**Problem A**
According to the mailing list message, why does the writer want to write the backend in C++?
**Problem B**
Copy the mailing list message word for word from "The reason I" up to and including "thought on this?".

**Source document**
Content starts

[Rcpp-devel] Logic error causes R memory to be corrupt

Anton Bossenbroek anton.bossenbroek at me.com
Thu Oct 6 19:12:43 CEST 2016


Hi Dirk,

Thanks for clarifying. I love the QuantLib package, I used while I was working in quant finance before moving to data science.

The idea behind my code is that I want to create a C++ backend to the GeneralTree package I recently committed on CRAN (https://cran.r-project.org/web/packages/GeneralTree/index.html <https://cran.r-project.org/web/packages/GeneralTree/index.html> ). I have two goals:
1. provide a fast and unified interface to xml, JSON, YAML parsers. 
2. provide a easy way to handle different models based on the same data using decision rules in the tree

The reason I want to write the backend in C++ is because R6 objects are slow. I initially wanted to keep objects by reference to prevent data.frames or entire models to be copied, which could be more important in case 2 than 1. What is your thought on this?

Content ends

Stored data:

Content starts

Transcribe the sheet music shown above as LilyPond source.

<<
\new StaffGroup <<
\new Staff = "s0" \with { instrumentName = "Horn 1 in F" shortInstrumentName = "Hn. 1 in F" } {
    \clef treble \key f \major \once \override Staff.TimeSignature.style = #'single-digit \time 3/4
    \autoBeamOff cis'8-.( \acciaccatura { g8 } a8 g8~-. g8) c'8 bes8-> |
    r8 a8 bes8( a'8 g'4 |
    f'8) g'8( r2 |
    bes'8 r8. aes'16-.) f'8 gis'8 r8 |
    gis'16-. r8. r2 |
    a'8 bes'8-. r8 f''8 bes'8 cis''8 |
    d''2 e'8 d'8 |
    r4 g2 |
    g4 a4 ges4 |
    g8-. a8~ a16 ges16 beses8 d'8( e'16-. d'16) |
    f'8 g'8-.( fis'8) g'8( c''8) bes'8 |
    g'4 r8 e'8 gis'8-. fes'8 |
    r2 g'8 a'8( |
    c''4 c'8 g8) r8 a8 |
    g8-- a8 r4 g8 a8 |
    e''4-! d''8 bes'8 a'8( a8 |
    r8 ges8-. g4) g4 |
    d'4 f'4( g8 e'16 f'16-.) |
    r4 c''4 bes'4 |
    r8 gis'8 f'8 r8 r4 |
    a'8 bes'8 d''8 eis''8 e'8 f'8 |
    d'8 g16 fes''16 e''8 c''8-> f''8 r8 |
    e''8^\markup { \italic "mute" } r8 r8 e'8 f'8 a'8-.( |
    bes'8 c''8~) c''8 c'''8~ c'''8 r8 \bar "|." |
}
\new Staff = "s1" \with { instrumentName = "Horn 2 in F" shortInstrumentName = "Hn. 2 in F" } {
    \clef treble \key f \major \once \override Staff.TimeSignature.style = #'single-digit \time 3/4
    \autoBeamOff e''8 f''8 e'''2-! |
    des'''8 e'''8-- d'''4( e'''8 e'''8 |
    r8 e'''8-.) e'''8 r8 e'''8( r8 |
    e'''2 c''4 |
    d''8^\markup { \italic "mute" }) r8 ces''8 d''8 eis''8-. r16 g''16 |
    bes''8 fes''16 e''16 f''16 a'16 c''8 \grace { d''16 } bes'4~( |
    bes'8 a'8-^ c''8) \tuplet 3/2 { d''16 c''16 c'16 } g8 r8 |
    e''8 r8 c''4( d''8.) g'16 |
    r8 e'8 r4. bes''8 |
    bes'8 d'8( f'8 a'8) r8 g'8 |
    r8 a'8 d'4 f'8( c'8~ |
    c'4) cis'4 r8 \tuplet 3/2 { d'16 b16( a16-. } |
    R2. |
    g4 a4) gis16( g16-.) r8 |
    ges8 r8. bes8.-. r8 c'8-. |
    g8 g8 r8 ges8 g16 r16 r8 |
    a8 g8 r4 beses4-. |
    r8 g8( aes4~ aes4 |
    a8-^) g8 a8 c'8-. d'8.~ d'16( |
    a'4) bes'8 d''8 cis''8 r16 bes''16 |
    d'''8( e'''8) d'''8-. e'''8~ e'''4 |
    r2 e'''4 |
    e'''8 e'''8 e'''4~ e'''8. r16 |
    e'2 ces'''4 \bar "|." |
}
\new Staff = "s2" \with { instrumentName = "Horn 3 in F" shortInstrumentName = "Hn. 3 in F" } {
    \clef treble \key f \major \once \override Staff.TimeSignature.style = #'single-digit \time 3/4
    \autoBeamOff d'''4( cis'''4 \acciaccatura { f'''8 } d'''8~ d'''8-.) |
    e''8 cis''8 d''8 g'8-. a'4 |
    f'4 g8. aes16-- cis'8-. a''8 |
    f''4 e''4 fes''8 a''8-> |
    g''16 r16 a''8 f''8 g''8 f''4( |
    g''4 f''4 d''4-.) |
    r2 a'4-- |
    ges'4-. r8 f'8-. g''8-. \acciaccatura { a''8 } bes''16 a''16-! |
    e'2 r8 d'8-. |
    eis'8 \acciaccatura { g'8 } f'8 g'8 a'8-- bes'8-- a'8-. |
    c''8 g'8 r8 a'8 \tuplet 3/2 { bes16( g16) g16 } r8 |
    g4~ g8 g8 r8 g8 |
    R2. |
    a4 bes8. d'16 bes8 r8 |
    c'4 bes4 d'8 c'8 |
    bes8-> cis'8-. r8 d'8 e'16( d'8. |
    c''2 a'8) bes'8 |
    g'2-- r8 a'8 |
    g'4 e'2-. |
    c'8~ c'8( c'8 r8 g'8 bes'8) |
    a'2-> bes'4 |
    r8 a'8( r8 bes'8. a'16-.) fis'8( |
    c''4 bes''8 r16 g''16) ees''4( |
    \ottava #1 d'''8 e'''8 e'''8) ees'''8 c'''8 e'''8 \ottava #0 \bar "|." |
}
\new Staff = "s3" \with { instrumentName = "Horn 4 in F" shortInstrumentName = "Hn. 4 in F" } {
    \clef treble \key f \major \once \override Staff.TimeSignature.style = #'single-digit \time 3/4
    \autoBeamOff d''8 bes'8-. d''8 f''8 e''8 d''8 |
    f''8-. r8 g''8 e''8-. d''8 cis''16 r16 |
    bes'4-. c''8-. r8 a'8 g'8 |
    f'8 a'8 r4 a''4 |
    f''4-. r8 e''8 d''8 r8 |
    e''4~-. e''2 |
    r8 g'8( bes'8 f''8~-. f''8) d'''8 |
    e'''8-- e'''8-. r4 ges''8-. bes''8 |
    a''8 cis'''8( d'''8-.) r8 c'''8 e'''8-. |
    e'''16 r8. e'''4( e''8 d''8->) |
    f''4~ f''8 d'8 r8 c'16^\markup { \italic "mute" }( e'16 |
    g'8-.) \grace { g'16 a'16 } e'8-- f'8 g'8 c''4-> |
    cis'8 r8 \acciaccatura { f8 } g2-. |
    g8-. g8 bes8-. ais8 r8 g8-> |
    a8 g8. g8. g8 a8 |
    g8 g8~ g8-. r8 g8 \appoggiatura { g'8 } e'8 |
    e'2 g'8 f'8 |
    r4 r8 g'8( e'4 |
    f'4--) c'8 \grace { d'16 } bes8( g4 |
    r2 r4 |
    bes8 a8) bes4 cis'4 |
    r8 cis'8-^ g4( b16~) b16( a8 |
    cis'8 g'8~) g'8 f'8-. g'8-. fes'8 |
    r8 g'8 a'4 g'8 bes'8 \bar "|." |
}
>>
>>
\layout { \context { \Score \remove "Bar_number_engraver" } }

Content ends

**Task result A**
The writer wants to write it in C++ because R6 objects are slow.

**Task result B**
The reason I want to write the backend in C++ is because R6 objects are slow. I initially wanted to keep objects by reference to prevent data.frames or entire models to be copied, which could be more important in case 2 than 1. What is your thought on this?